But there was another even more memorable day to be had in Mr Demetre’s class—the one when we entered and found standing before us not the fearful piratic monster of the past but instead a rather dumpy frail man with chubby cheeks and a rather sad and downtrodden expression. And yet familiar, for he too wore one of those green suits that Mr Demetre favoured. The bodgies took their seats in quiet bemusement but still the realisation came only slowly, as this new fresh faced weedy individual set about laying the green covered Everyman editions of The Poetry of Alexander Pope on their desks. The manner... the style... impossible as it seemed, there was no doubt. It was him, even though it wasn’t. Mr Demetre had, for reasons that were never specified, shaved off his beard.

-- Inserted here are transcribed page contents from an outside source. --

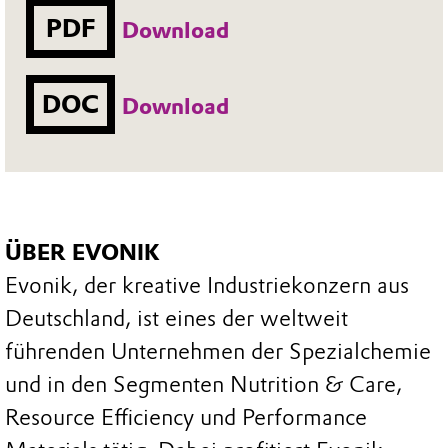
PDF
Download
DOC
Download
ÜBER EVONIK
Evonik, der kreative Industriekonzern aus
Deutschland, ist eines der weltweit
führenden Unternehmen der Spezialchemie
und in den Segmenten Nutrition & Care,
Resource Efficiency und Performance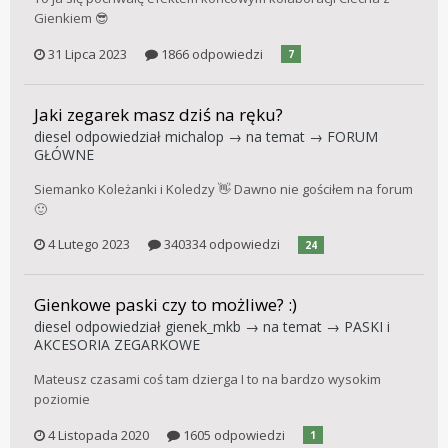
Gienkiem 😎
31 Lipca 2023
1866 odpowiedzi
7
Jaki zegarek masz dziś na ręku?
diesel
odpowiedział
michalop
→ na temat →
FORUM
GŁÓWNE
Siemanko Koleżanki i Koledzy 👋 Dawno nie gościłem na forum
🙂
4 Lutego 2023
340334 odpowiedzi
24
Gienkowe paski czy to możliwe? :)
diesel
odpowiedział
gienek_mkb
→ na temat →
PASKI i
AKCESORIA ZEGARKOWE
Mateusz czasami coś tam dzierga I to na bardzo wysokim
poziomie
4 Listopada 2020
1605 odpowiedzi
1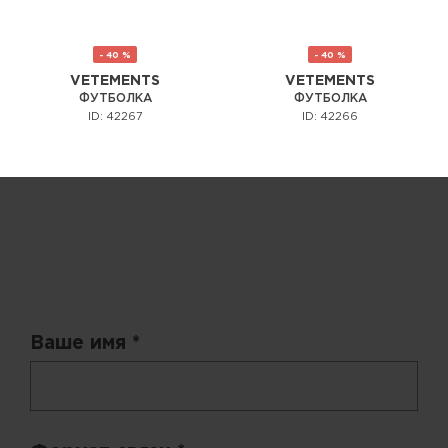
- 40 %
- 40 %
VETEMENTS
VETEMENTS
ФУТБОЛКА
ФУТБОЛКА
ID: 42267
ID: 42266
Запрос цены
Ваше имя *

…The peer now spreads the glittering fortex wide,
To inclose the lock; now joins it, to divide.
Even then, before the fatal engine closed,
A wretched sylph too fondly interposed;
Fate urged the shears, and cut the sylph in twain,
(But airy substance soon unites again)
The meeting points the sacred hair dissever
From the fair head, for ever, and forever!…
It was like a turtle without its shell, a rabbit stripped of its fur, with all the vulnerability of sliced peaches in syrup once tipped from the safety of the can. Still, it was only when we heard the voice that we really knew it to be true. This foolish cherubic jelly was what had been hiding behind that fearsome black beard for all these years. It was the revelation of the deception that did the damage. What bodgies hate most of all are people who are too smart for them.
“We begin reading from the top of page two hundred and sixty seven—Pope’s The Rape of the Lock,” the voice but not the substance of Mr Demetre commanded.
“Like fuck we do,” someone said, very loudly.